Genesis
King’s has a long, if intermittent, tradition of education in military affairs. In 1848 King’s established the Department for Military Science (DMS), which trained and educated officer cadets for the British Army. The Reverend Richard W Jelf, then Principal of King’s, created a curriculum that included the study of the Bible, history, languages, mathematics and philosophy, alongside classes that concentrated on grounds more familiar to the soldier: the surveillance of battlefields, the construction of fortifications, military strategy and tactics.
However, in 1859, DMS was closed and studies linked to war fell dormant for over three decades. In 1893 John Knox Laughton was appointed as Professor of Modern History. Laughton, who had been a civilian instructor in the Royal Navy before coming to King’s, persuaded the Navy to permit limited access to its archives and co-founded the Navy Records Society. Two years before Laughton died, military studies reemerged in 1913–14 as a course for the general BA and BSc programmes.
In 1927 the University of London with British government backing decided to follow the University of Oxford’s example and create a chair of ‘Military Studies’ which found its home at King’s. It offered the chair to writer, military correspondent and academic, (retired) Major General Sir Frederick Maurice – an appointment with some irony, as his grandfather had been fired from the Chair of Theology at King’s in 1853, for heretical thoughts on divine punishment (and Maurice himself, had been forced to resign from the army in 1918 for expressing equally heretical views concerning the Prime Minister’s statements about the Western Front in a letter published in the press).
He only stayed for a few years, but the Military Studies Department (MSD) continued running courses for the Territorial Army.
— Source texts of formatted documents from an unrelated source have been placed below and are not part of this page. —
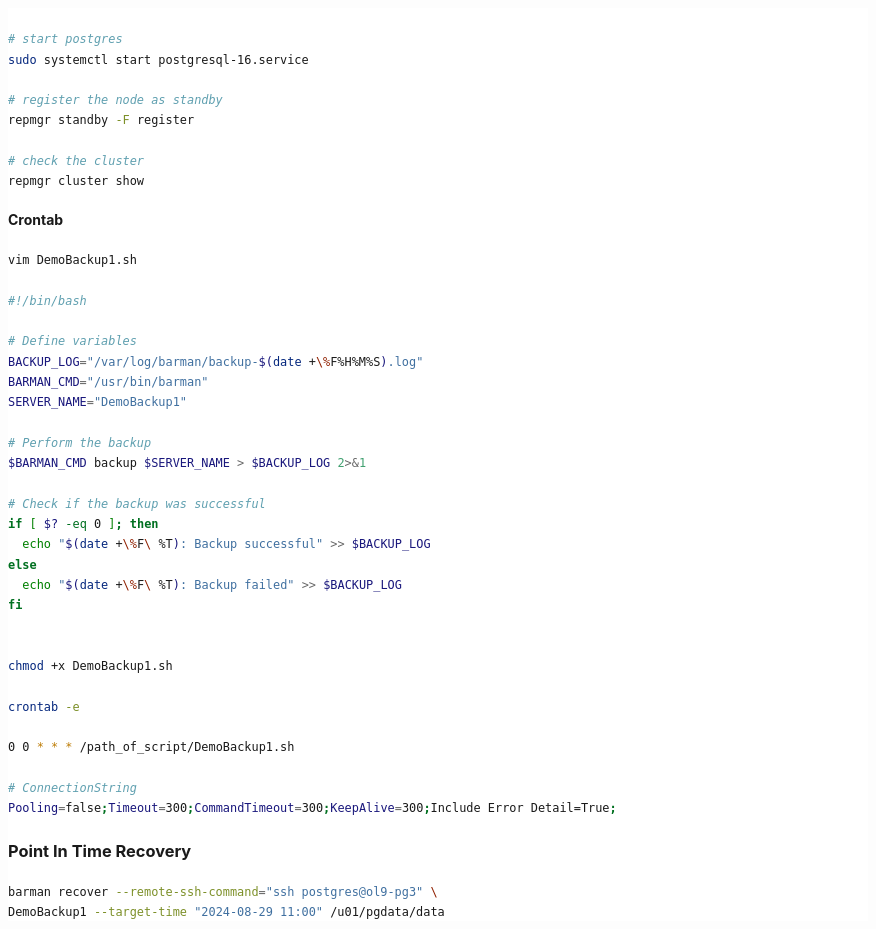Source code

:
 ```bash

# start postgres
sudo systemctl start postgresql-16.service

# register the node as standby 
repmgr standby -F register

# check the cluster
repmgr cluster show

```

#### Crontab

```bash
vim DemoBackup1.sh

#!/bin/bash

# Define variables
BACKUP_LOG="/var/log/barman/backup-$(date +\%F%H%M%S).log"
BARMAN_CMD="/usr/bin/barman"
SERVER_NAME="DemoBackup1"

# Perform the backup
$BARMAN_CMD backup $SERVER_NAME > $BACKUP_LOG 2>&1

# Check if the backup was successful
if [ $? -eq 0 ]; then
  echo "$(date +\%F\ %T): Backup successful" >> $BACKUP_LOG
else
  echo "$(date +\%F\ %T): Backup failed" >> $BACKUP_LOG
fi


chmod +x DemoBackup1.sh

crontab -e 

0 0 * * * /path_of_script/DemoBackup1.sh

# ConnectionString
Pooling=false;Timeout=300;CommandTimeout=300;KeepAlive=300;Include Error Detail=True;
```


### Point In Time Recovery 

```bash
barman recover --remote-ssh-command="ssh postgres@ol9-pg3" \
DemoBackup1 --target-time "2024-08-29 11:00" /u01/pgdata/data
```
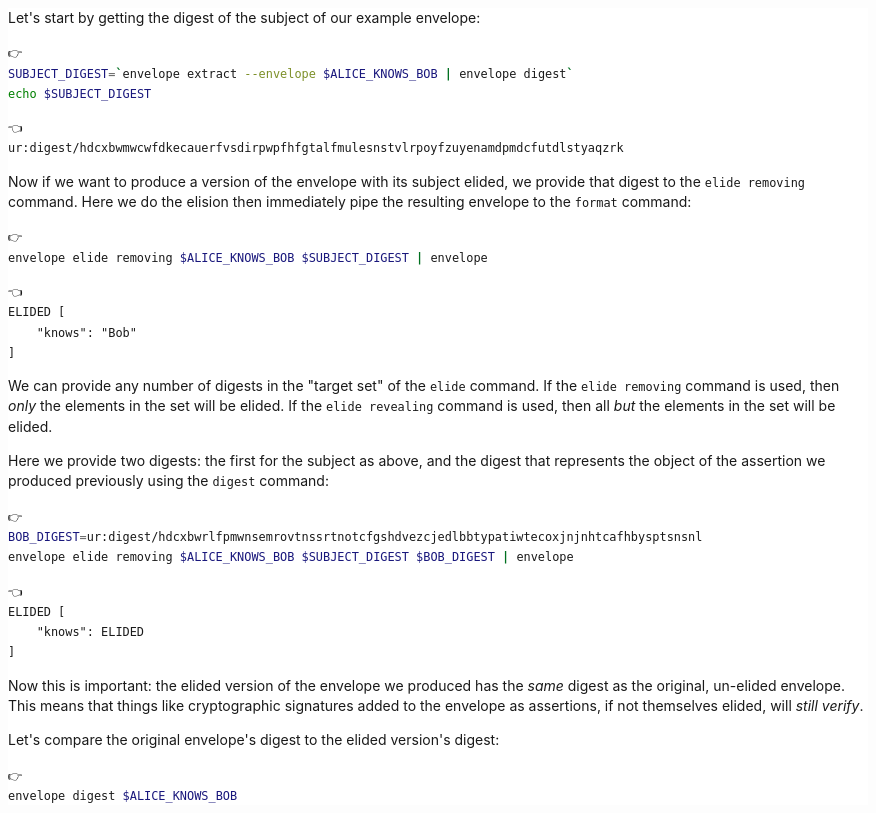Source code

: Let's start by getting the digest of the subject of our example envelope:

```bash
👉
SUBJECT_DIGEST=`envelope extract --envelope $ALICE_KNOWS_BOB | envelope digest`
echo $SUBJECT_DIGEST
```

```
👈
ur:digest/hdcxbwmwcwfdkecauerfvsdirpwpfhfgtalfmulesnstvlrpoyfzuyenamdpmdcfutdlstyaqzrk
```

Now if we want to produce a version of the envelope with its subject elided, we provide that digest to the `elide removing` command. Here we do the elision then immediately pipe the resulting envelope to the `format` command:

```bash
👉
envelope elide removing $ALICE_KNOWS_BOB $SUBJECT_DIGEST | envelope
```

```
👈
ELIDED [
    "knows": "Bob"
]
```

We can provide any number of digests in the "target set" of the `elide` command. If the `elide removing` command is used, then *only* the elements in the set will be elided. If the `elide revealing` command is used, then all *but* the elements in the set will be elided.

Here we provide two digests: the first for the subject as above, and the digest that represents the object of the assertion we produced previously using the `digest` command:

```bash
👉
BOB_DIGEST=ur:digest/hdcxbwrlfpmwnsemrovtnssrtnotcfgshdvezcjedlbbtypatiwtecoxjnjnhtcafhbysptsnsnl
envelope elide removing $ALICE_KNOWS_BOB $SUBJECT_DIGEST $BOB_DIGEST | envelope
```

```
👈
ELIDED [
    "knows": ELIDED
]
```

Now this is important: the elided version of the envelope we produced has the *same* digest as the original, un-elided envelope. This means that things like cryptographic signatures added to the envelope as assertions, if not themselves elided, will *still verify*.

Let's compare the original envelope's digest to the elided version's digest:

```bash
👉
envelope digest $ALICE_KNOWS_BOB
```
In 1943 the MSD was renamed the ‘Department of War Studies’, which existed briefly until its abolition in 1948. Evidently this was not the end of War Studies: the subject would return and, under Michael Howard’s leadership, a quite different kind of department with the same name would be born in the 1960s.
Howard joined King’s as an Assistant Lecturer in History in 1947. He then wrote, with John Sparrow, a history of the Coldstream Guards, the regiment with which he had served with distinction in the Second World War – a book he saw as his ‘graceful farewell to arms’, rather than the preface to War Studies that it turned out to be.